Any method to solve this system of equation? We have m variables $ x_{1},x_{2},...,x_{m} $ which are elements of field $F_{p}$ and we are given m equations of the form 
$$\sum_{i=1}^{m} x_{i}^{n} = c_{n} \mod p \qquad for \: 1 \le n \le m$$
Can anyone give me some hint how to go about solving this system?
 A: Because any permutation of a solution is also a solution, I would try to determine the values of the elementary symmetric polynomials of the $x_i$s. Those are the coefficients $e_i$ of the polynomial
$$p(T)=\prod_{i=1}^{m}(T-x_i)=T^{m}+\sum_{i=1}^{m}(-1)^ie_iT^{m-i}.$$
The connection between the $e_i$s and the power sums $c_n$ is given by the Newton-(Girard) identities.
Caveats:


*

*If $p\le m$, then Newton won't do all of it, because using the identities would involve division by $p$, but $p=0$ in $\Bbb{F}_p$.
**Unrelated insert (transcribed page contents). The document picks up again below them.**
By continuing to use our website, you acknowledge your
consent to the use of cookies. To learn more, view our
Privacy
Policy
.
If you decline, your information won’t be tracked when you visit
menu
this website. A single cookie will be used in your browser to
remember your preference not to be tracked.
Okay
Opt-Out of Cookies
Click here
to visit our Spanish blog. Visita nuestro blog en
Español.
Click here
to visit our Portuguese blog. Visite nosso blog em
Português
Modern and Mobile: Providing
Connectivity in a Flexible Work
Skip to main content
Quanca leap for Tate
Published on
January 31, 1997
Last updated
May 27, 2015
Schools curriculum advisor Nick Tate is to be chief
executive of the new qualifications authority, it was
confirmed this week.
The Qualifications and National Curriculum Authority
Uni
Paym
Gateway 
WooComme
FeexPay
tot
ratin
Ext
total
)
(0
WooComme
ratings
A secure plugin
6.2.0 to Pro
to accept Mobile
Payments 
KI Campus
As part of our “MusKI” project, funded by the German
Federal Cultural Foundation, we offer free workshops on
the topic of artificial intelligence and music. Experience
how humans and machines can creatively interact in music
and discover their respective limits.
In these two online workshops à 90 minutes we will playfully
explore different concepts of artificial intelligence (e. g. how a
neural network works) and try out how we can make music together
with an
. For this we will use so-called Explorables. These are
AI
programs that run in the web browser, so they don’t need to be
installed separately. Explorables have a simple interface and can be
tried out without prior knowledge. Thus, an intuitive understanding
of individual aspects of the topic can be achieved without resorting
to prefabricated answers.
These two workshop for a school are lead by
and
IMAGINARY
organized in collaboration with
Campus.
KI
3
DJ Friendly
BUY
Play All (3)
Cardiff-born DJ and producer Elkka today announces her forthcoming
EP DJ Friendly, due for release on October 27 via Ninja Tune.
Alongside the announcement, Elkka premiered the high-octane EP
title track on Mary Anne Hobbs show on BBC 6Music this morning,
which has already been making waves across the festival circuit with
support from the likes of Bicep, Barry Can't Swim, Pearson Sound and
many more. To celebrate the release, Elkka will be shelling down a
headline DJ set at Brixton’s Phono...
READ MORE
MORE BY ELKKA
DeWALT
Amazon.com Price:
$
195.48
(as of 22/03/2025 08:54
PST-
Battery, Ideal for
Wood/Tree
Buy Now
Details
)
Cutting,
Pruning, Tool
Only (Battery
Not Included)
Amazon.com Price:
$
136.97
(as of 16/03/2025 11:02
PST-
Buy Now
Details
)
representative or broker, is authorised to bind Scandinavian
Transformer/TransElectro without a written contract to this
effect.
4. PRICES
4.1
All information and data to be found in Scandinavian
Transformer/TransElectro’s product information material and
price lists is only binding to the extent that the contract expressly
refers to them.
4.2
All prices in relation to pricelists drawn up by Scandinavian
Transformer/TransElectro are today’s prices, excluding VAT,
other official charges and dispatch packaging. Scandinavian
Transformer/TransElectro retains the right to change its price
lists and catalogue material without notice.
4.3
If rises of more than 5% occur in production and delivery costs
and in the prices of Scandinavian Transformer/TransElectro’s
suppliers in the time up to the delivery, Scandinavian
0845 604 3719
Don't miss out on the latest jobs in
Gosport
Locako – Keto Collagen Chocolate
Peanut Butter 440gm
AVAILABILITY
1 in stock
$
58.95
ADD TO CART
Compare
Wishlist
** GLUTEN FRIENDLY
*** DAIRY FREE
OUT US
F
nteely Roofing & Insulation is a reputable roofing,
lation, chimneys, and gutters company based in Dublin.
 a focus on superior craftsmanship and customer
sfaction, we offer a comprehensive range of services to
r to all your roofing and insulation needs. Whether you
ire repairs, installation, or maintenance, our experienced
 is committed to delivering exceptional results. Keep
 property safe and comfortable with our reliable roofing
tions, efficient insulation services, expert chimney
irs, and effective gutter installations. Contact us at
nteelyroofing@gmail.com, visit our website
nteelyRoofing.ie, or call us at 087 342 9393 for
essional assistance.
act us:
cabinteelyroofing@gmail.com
*You only get the polynomial $p(T)$ out of this. You need another method for finding the zeros of $p(T)$ in $\Bbb{F}_p$. This is to some extent unavoidable - again because you can permute the $x_i$s at leisure. Successfully finding $p(T)$ and its thirty zeros gives you up to $m!$ solutions (should the $x_i$s all be distinct) for the system!


There will be trouble unless $p>m$. This is apparent already in the equation
$$
\sum_i x_i^p=\left(\sum_i x_i\right)^p.
$$
So unless $c_p=c_1^p$ there will be no solutions.